TASK DIRECTIONS -> Provide the entries once more, identical in every word.

DATASET CONTENT ->
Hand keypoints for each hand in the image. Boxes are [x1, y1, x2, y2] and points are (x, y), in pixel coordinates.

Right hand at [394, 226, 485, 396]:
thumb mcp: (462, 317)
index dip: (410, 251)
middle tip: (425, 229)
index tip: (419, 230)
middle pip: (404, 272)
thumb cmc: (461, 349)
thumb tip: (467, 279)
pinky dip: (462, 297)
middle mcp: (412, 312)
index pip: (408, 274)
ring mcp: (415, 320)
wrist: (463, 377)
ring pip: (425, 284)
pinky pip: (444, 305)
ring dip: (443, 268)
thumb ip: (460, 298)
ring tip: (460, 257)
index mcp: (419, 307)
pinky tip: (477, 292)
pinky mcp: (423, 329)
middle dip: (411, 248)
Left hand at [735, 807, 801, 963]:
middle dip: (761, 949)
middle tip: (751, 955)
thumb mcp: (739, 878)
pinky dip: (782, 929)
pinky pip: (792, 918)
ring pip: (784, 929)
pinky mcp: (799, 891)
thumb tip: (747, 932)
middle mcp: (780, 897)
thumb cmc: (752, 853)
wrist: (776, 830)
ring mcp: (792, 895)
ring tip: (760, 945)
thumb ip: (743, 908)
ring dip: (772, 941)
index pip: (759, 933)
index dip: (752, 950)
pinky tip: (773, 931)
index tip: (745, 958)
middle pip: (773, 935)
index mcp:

REPLY ->
Hand keypoints for each hand in the image. Boxes are [x1, y1, x2, y2] and points are (x, y), in pixel coordinates.

Right hand at [394, 226, 485, 396]:
thumb mcp: (462, 317)
index dip: (410, 251)
middle tip: (425, 229)
index tip: (419, 230)
middle pip: (404, 272)
thumb cmc: (461, 349)
thumb tip: (467, 279)
pinky dip: (462, 297)
middle mcp: (412, 312)
index pip: (408, 274)
ring mcp: (415, 320)
wrist: (463, 377)
ring pip: (425, 284)
pinky pip: (444, 305)
ring dip: (443, 268)
thumb ip: (460, 298)
ring tip: (460, 257)
index mcp: (419, 307)
pinky tip: (477, 292)
pinky mcp: (423, 329)
middle dip: (411, 248)
Left hand at [735, 807, 801, 963]:
middle dip: (761, 949)
middle tip: (751, 955)
thumb mcp: (739, 878)
pinky dip: (782, 929)
pinky pip: (792, 918)
ring pip: (784, 929)
pinky mcp: (799, 891)
thumb tip: (747, 932)
middle mcp: (780, 897)
thumb cmc: (752, 853)
wrist: (776, 830)
ring mcp: (792, 895)
ring tip: (760, 945)
thumb ip: (743, 908)
ring dip: (772, 941)
index pip: (759, 933)
index dip: (752, 950)
pinky tip: (773, 931)
index tip: (745, 958)
middle pip: (773, 935)
index mcp:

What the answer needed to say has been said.